◆ ACTIVITY LIST
1. In the gnumach memory notes, what type does braunr say to use in place of spin_lock_t inside another structure?
2. Sum up the gnumach memory notes in two sentences.

◆ DOCUMENT SEGMENT

****

1 files changed, 397 insertions, 0 deletions
diff --git a/open_issues/gnumach_memory_management.mdwn b/open_issues/gnumach_memory_management.mdwn
index 448aafcc..a728fc9d 100644
--- a/open_issues/gnumach_memory_management.mdwn
+++ b/open_issues/gnumach_memory_management.mdwn
@@ -923,3 +923,400 @@ There is a [[!FF_project 266]][[!tag bounty]] on this task.
     <braunr> 20 years ago
     <braunr> but it's a source of deadlock
     <mcsim> Indeed. I'll won't use kmem_alloc_pageable.
+
+
+# IRC, freenode, #hurd, 2011-08-09
+
+    < braunr> mcsim: what's the "bug related to MEM_CF_VERIFY" you refer to in
+      one of your commits ?
+    < braunr> mcsim: don't use spin_lock_t as a member of another structure
+    < mcsim> braunr: I confused with types in *_verify functions, so they
+      didn't work. Than I fixed it in the commit you mentioned.
+    < braunr> in gnumach, most types are actually structure pointers
+    < braunr> use simple_lock_data_t
+    < braunr> mcsim: ok
+    < mcsim> > use simple_lock_data_t
+    < mcsim> braunr: ok
+    < braunr> mcsim: don't make too many changes to the code base, and if
+      you're unsure, don't hesitate to ask
+    < braunr> also, i really insist you rename the allocator, as done in x15
+      for example
+      (http://git.sceen.net/rbraun/x15mach.git/?a=blob;f=vm/kmem.c), instead of
+      a name based on mine :/
+    < mcsim> braunr: Ok. It was just work name. When I finish I'll rename the
+      allocator.

****

◆ LISTED ENTRIES
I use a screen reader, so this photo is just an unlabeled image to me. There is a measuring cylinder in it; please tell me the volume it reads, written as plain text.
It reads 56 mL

****

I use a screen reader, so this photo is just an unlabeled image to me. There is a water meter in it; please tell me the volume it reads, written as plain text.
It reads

****

◆ SOLUTIONS IN ORDER
1. simple_lock_data_t

2. The change adds a 2011-08-09 #hurd chat in which braunr asks mcsim about a bug related to MEM_CF_VERIFY, and mcsim explains that mixed-up types kept the *_verify functions from working until that commit fixed them. braunr also tells mcsim to use simple_lock_data_t instead of spin_lock_t inside another structure, to avoid making too many changes, and to rename the allocator, which mcsim agrees to do when finished.